The Raiders were very much back into contention for the win, doing so in compelling and dramatic fashion. Jets 10, Raiders 7.

The 4th and final quarter was underway. The Jets were driving steadily up the field. On a 3rd and 13 in the visiting team's territory, the Silver and Black struck back with an interception by the legendary Willie Brown at the 15-yard line.

A shift in momentum seemed to be swinging towards the Raiders. The suddenly revived Daryle Lamonica hooked up with WR Rod Sherman for successive completions of 12 and 32 yards. Facing a 3rd and 15 at the Jets 43 two plays later, middle linebacker Al Atkinson took the momentum right back with an interception and returned it 32 yards to the Raiders 40. The Jets were just a handful of yards away from being in field goal range. They capitalized with a 32-yard field goal, extending their lead to 13-7 with 4:40 left to play.

The great field position attained as a result of a stellar George Atkinson kickoff return of 44 yards combined with a 15-yard Jets penalty proved short-lived. RB Charlie H. Smith fumbled the ball on the very next play. Jets CB Mark Lomas recovered the fumble at his own 41-yard line with 4:04 left in the game.

Luckily, the Silver and Black recovered a fumble of their own, as Emerson Boozer coughed up the ball to second-year DT Art Thoms. Unfortunately, the Raiders failed another 4th down conversion attempt in Jets territory a mere four plays later.

The drama of this consistently back and forth game escalated. It was absolutely imperative that the Raiders make a defensive stand with just 1:40 to go. Playoff aspirations were at stake. With just one, maybe two 1st downs by the Jets, the game would effectively be over…and perhaps the season for the Silver and Black.

On 1st down for the Jets at their own 31, Boozer ran over left guard and gained 15. A collective gasp could be heard from Raiders fans the world over. Boozer then ran around left end for a yard. Timeout Oakland, 1:03 remaining. Future Hall of Fame head coach John Madden had diligently saved all three of the team's timeouts.
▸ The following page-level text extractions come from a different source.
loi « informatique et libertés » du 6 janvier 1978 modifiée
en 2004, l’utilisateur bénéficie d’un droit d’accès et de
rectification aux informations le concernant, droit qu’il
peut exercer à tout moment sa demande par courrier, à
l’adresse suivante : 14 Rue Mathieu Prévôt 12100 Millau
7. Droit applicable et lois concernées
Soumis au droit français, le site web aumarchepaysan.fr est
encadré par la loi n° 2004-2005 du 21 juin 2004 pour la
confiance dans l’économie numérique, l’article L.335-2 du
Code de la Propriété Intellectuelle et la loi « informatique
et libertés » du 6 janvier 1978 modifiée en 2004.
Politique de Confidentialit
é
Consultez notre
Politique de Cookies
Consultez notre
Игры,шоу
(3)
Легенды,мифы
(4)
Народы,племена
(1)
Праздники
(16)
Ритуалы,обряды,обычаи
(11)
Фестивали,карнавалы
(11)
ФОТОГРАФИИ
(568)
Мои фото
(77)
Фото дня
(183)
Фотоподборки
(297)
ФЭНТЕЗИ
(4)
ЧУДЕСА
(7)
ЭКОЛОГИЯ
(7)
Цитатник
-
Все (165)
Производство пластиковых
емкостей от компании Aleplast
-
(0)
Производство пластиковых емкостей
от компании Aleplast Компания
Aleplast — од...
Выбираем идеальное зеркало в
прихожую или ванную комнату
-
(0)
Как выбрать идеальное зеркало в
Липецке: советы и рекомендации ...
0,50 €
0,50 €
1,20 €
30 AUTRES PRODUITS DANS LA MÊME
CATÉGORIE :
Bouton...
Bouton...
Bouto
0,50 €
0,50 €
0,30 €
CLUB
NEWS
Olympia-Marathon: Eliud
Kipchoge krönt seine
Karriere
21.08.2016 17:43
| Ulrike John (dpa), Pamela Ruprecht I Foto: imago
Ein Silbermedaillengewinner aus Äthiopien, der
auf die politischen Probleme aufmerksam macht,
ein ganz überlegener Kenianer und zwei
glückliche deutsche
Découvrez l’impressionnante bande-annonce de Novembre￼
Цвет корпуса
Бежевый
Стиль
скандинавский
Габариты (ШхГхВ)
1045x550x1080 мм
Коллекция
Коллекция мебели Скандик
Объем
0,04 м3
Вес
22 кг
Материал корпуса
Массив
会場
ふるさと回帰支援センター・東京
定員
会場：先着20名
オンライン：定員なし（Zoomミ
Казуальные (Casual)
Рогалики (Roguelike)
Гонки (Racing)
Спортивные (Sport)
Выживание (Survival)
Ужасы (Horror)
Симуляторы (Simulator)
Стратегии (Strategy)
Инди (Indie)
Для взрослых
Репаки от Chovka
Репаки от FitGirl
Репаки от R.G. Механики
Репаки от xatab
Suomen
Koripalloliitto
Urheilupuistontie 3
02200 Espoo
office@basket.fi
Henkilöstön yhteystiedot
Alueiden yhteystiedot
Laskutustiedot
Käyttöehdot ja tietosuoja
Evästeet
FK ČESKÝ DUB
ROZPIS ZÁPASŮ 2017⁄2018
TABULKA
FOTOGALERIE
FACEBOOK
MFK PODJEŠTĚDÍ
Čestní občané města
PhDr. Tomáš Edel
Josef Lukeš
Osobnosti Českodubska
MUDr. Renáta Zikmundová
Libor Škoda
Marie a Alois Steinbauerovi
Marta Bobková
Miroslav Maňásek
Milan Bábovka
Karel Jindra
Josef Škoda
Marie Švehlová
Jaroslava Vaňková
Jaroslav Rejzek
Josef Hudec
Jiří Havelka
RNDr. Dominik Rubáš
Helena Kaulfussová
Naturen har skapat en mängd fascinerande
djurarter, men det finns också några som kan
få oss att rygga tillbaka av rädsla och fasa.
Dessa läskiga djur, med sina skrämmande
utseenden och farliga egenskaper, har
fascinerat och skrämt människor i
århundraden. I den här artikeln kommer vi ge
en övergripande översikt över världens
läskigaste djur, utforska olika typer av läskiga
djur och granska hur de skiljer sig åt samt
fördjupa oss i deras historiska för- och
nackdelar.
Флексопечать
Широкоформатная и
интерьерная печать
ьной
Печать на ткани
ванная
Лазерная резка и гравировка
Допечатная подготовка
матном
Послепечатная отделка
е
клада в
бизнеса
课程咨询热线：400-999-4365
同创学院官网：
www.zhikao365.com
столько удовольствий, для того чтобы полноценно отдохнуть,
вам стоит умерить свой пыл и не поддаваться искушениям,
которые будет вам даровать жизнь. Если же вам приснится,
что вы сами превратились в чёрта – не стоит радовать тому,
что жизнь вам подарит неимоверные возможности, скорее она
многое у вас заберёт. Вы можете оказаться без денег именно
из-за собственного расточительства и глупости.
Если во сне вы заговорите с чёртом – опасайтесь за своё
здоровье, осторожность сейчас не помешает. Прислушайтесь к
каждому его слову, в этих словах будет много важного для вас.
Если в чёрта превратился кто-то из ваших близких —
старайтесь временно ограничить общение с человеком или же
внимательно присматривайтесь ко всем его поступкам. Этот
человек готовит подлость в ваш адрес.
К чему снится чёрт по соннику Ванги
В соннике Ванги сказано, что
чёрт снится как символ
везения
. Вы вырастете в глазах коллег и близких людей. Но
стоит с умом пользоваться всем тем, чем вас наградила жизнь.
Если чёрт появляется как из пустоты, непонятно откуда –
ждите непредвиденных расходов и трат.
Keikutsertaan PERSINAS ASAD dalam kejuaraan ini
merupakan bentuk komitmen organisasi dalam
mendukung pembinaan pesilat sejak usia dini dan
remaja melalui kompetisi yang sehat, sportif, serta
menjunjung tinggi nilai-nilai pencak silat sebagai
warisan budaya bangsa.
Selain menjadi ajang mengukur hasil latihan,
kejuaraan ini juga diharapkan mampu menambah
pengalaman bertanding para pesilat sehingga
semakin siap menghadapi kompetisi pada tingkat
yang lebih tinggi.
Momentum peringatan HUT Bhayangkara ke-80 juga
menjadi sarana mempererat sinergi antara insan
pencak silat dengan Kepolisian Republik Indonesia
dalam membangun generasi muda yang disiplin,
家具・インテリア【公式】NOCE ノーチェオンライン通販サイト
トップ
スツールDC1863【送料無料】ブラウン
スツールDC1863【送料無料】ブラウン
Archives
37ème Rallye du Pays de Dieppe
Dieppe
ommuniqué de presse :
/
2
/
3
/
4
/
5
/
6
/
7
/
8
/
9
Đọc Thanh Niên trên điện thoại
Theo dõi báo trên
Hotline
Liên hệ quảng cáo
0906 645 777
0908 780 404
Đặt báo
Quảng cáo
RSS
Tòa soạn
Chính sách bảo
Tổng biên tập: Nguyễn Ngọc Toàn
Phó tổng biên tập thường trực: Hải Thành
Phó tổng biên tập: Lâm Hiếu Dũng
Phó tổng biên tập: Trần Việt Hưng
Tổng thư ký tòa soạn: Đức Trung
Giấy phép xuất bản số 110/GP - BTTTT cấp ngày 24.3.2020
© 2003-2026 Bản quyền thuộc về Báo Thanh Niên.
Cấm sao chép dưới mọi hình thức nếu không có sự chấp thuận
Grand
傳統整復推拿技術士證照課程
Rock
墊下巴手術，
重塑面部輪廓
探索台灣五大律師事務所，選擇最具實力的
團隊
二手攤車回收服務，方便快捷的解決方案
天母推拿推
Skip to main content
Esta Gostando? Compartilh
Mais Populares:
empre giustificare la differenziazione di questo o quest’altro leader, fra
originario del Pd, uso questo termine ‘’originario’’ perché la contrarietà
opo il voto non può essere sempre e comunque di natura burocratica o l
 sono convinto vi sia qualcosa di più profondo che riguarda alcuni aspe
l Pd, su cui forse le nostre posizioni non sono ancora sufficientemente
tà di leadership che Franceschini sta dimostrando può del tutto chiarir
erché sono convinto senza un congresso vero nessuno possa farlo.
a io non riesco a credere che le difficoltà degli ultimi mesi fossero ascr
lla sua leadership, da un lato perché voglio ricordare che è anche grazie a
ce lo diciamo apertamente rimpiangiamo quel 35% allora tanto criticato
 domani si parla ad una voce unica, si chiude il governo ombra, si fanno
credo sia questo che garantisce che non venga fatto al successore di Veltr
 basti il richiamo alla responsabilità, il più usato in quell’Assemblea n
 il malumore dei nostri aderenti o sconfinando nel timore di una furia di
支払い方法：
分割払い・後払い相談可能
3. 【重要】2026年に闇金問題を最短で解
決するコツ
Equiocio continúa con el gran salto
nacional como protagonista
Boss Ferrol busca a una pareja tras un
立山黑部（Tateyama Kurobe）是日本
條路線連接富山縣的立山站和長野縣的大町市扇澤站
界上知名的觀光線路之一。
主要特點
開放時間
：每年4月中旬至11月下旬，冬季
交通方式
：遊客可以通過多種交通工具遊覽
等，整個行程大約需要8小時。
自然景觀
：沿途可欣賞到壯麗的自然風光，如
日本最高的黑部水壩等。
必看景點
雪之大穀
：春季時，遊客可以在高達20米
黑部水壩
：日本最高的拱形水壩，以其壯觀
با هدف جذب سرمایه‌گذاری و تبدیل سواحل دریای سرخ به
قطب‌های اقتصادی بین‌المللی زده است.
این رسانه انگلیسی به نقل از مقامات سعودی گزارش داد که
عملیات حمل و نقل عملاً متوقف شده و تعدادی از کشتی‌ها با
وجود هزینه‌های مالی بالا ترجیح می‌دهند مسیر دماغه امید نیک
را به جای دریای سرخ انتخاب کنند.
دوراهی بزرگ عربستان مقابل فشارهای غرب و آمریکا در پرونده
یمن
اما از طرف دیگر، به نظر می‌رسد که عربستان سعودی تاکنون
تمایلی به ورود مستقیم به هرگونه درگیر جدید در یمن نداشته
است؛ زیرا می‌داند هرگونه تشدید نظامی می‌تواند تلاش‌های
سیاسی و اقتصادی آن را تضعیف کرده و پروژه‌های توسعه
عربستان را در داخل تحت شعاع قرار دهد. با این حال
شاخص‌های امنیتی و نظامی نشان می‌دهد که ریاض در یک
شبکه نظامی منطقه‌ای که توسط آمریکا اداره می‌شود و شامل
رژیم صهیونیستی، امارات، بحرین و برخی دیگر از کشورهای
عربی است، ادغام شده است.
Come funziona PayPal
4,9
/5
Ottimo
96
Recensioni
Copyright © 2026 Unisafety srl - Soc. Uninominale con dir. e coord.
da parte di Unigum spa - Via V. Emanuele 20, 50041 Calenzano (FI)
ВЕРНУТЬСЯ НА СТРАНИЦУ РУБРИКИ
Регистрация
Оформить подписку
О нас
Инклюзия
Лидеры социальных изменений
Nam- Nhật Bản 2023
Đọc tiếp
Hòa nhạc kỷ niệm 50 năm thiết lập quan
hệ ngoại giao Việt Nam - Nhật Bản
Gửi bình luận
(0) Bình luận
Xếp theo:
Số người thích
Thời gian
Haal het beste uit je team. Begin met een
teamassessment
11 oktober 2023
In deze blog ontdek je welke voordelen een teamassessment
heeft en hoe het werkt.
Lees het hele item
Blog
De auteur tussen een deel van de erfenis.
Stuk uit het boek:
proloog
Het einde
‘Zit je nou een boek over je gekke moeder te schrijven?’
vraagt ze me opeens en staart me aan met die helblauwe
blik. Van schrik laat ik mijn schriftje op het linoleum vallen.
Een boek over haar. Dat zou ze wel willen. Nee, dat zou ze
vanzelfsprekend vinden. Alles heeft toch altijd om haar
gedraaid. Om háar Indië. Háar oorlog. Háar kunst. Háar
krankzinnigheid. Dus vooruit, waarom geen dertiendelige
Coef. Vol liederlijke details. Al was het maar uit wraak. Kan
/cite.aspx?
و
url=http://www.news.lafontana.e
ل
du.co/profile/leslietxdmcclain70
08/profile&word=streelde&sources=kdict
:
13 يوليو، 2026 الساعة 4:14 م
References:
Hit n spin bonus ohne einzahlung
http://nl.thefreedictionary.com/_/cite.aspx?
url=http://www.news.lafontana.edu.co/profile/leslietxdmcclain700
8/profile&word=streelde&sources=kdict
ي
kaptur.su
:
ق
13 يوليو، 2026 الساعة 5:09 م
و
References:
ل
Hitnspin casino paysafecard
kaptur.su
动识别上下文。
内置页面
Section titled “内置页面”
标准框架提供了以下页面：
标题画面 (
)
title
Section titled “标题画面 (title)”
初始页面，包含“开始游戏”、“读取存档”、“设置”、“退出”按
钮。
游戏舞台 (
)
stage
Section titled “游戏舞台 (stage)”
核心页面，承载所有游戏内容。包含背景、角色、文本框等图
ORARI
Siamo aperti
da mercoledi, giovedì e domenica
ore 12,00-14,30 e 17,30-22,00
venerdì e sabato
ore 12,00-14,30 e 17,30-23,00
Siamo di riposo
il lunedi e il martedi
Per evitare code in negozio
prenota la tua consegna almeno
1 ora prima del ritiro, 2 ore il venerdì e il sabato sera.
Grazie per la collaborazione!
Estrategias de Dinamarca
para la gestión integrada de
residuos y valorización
On 2nd and 9 at the Jets 47 hope remained. Cool and confident, the Raiders used sheer will and determination and stopped Boozer in his tracks the next two run plays. After a Steve O'Neal punt and Atkinson return, the Raiders had the ball at their 30-yard line with only 0:38 remaining.

Tension was at its absolute peak when a Lamonica pass to Wells down the left sideline fell incomplete and a penalty flag reared it's potentially ugly face. Would the refs call offensive pass interference?

As fate would have it, the veteran wideout got the best of the rookie cornerback Earlie Thomas, a 37-yard defensive pass interference call in favor of the Raiders with 22 ticks still on the clock.

An overthrown pass by Lamonica followed by a near interception by Blanda to the recently penalized Thomas put the Raiders in dire straits down by 6 with 14 seconds to go. Touchdown or bust, the postseason future hung in the balance.


WR Warren Wells (81) comes down with a tipped pass with 8 seconds left to play. AP Photo.

On 3rd and 10 on the 33 of the Jets, Lamonica dropped back to pass. What happened next is what Pop Warner and seasoned NFL quarterbacks alike can only dream of -a Hail Mary pass to the left side of the endzone was batted away by Thomas only to be snagged out of midair by a diving Wells for the game-tying touchdown. The Earlie Thomas-Warren Wells on the field battle ended with Wells victorious. Lamonica made his 13th completion of the day count. After yet another successful extra point by the multi-talented George Blanda, the Raiders were eight seconds away from victory. After an unsuccessful multi-lateral return by the Jets following the kickoff, the Silver and Black were indeed victorious.

With a 7-3-2 record, the Raiders kept pace with the Chiefs after they had shutout the Broncos earlier in the day, also boosting their record to 7-3-2. A victory the following week against Kansas City secured the AFC West crown and playoff berth for the mighty Silver and Black. They handled their business two weeks in a row when it mattered the most. While not quite reaching the Super Bowl that year, the Raiders did earn a victory in the divisional round against the Miami Dolphins. A goal accomplished. A reason to be proud.